Work request:
Only the pictures should be dropped; every line of the data must come back exactly as written.

(Object correspondence data)
BEGIN

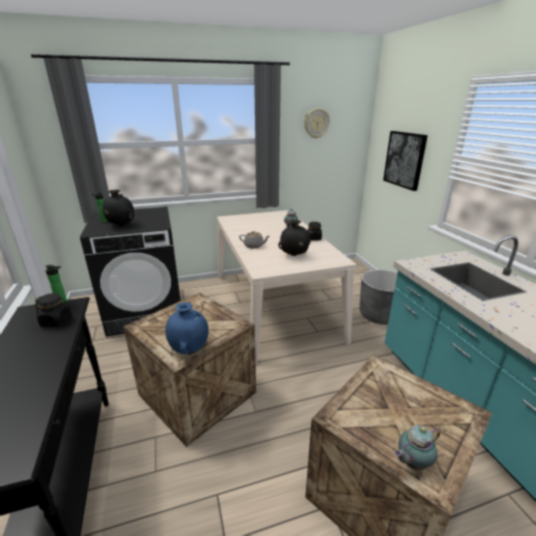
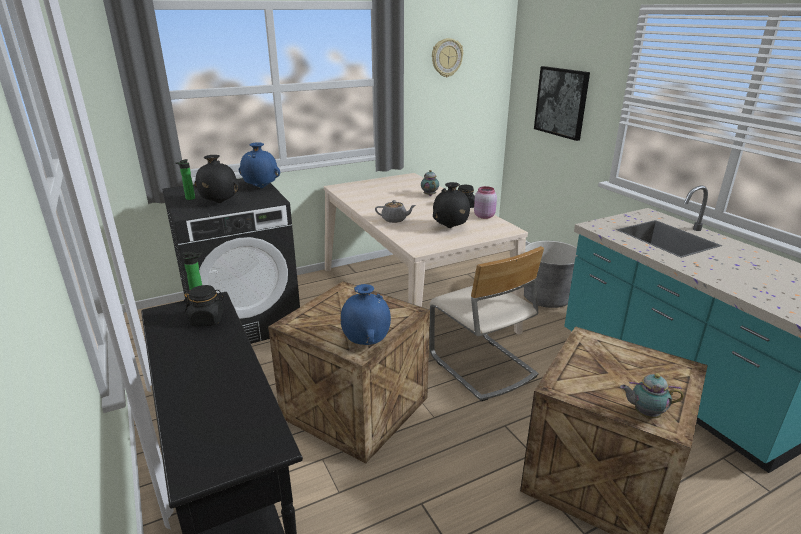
camera: 10 degrees left, 0 degrees up
(159, 215) = (261, 187): none -> blue vase
(308, 369) = (481, 366): none -> beige chair
(326, 247) = (484, 216): none -> pink jar
(411, 462) = (644, 414): teapot -> teapot turned 45 degrees clockwise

END

Task solution:
camera: 10 degrees left, 0 degrees up
(159, 215) = (261, 187): none -> blue vase
(308, 369) = (481, 366): none -> beige chair
(326, 247) = (484, 216): none -> pink jar
(411, 462) = (644, 414): teapot -> teapot turned 45 degrees clockwise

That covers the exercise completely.